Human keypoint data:
»»
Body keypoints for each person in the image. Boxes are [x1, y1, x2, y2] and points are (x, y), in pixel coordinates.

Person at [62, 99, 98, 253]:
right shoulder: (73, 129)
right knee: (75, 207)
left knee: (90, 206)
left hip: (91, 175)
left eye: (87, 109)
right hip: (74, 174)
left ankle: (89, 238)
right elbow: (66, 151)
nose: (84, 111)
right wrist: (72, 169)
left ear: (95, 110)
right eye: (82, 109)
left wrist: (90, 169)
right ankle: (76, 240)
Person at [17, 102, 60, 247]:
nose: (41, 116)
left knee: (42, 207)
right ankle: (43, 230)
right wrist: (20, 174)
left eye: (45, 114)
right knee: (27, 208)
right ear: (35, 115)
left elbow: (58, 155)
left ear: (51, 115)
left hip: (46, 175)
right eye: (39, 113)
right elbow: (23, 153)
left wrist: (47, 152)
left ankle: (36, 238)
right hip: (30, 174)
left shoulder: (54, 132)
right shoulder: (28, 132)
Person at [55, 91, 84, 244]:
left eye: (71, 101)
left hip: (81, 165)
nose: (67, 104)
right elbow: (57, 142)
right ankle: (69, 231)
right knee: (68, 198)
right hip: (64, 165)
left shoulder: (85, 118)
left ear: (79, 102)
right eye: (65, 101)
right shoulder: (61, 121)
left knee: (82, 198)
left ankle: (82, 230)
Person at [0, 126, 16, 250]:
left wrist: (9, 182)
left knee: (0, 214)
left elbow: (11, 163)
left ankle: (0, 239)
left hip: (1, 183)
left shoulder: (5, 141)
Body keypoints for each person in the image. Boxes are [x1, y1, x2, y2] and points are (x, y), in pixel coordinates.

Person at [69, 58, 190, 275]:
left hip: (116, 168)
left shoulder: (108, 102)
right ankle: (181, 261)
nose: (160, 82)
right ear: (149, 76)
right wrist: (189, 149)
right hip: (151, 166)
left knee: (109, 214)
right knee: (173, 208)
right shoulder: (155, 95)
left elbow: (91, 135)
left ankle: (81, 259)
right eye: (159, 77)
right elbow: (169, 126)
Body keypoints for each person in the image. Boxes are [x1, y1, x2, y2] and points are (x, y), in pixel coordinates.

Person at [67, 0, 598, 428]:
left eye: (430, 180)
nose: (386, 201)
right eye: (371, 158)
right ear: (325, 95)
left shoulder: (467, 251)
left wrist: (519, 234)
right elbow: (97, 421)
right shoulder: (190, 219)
««
== TASK ITEM ==
Look through the data above for the word "knee". Report each line where it occurs.

== RESULT FOR THIS EXERCISE ==
right knee: (75, 207)
left knee: (90, 206)
left knee: (42, 207)
right knee: (27, 208)
right knee: (68, 198)
left knee: (82, 198)
left knee: (0, 214)
left knee: (109, 214)
right knee: (173, 208)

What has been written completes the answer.